Never has the war sparked by Roe v Wade, the 1973 Supreme Court ruling that declared abortion a constitutional right, been as intense as it is now. Lawmakers in conservative states are passing "heartbeat" bills banning abortion from the moment a heartbeat is detectable, around the sixth week of pregnancy-flagrantly violating Roe.

To defend abortion rights, some liberal states are extending them, making it easier to have abortions in the third trimester. That has encouraged President Donald Trump to mount a fresh assault on late abortions,

which he routinely characterises as babies being "ripped" from their mothers' wombs. The most uncompromising attack on Roe has been launched in Alabama.

On May 14th the state's Senate passed a bill that would, in effect, ban abortion outright. Signed into law by the governor the following day, it constitutes the harshest abortion legislation passed in America in half a century.

"The heartbeat bills don't really tackle what Roe is about," says Eric Johnston, president of the Alabama Pro-life Coalition, alluding to Roe's protection of abortion until a fetus is viable, at around 24 weeks.

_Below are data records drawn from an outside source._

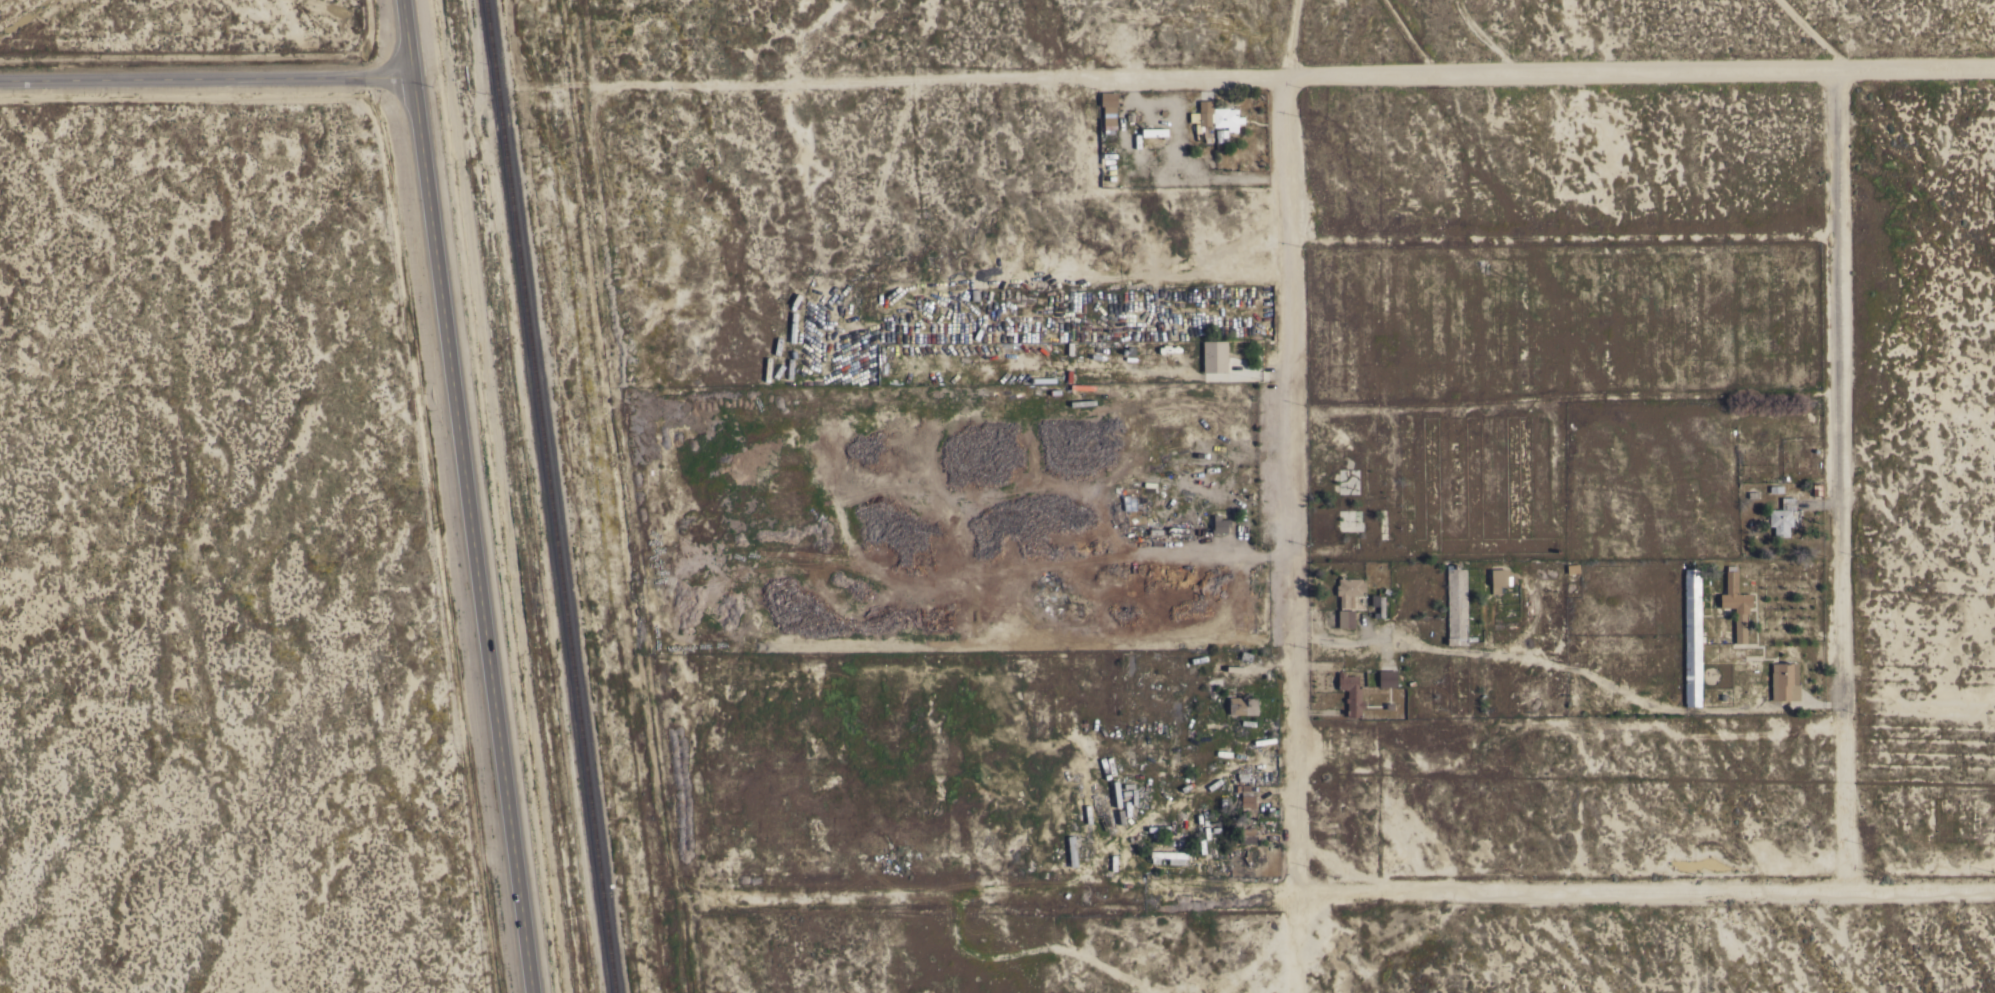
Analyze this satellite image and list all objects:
road: (412, 39)
road: (578, 45)
road: (1289, 75)
road: (209, 80)
building: (1108, 109)
building: (1202, 115)
building: (1226, 118)
building: (1154, 131)
building: (1206, 133)
building: (1221, 135)
building: (1214, 356)
road: (1842, 480)
road: (1289, 484)
railway: (549, 496)
building: (1781, 517)
building: (1219, 524)
road: (477, 535)
road: (638, 542)
building: (1497, 586)
building: (1347, 599)
building: (1377, 605)
building: (1456, 605)
building: (1735, 605)
building: (1692, 637)
building: (1387, 678)
building: (1782, 679)
building: (1457, 684)
building: (1350, 693)
building: (1242, 705)
building: (1244, 798)
building: (1247, 834)
building: (1167, 856)
road: (1652, 890)
road: (995, 895)
road: (1295, 944)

"It seemed like the right time to challenge it properly." The bill, which the softly spoken Mr Johnston wrote, does not mess around.

Comparing abortion to the most murderous atrocities of the 20th century- "German death camps, Chinese purges, Stalin's gulags, Cambodian killing fields, and the Rwandan genocide"-

it makes performing one a felony, punishable by up to 99 years in prison.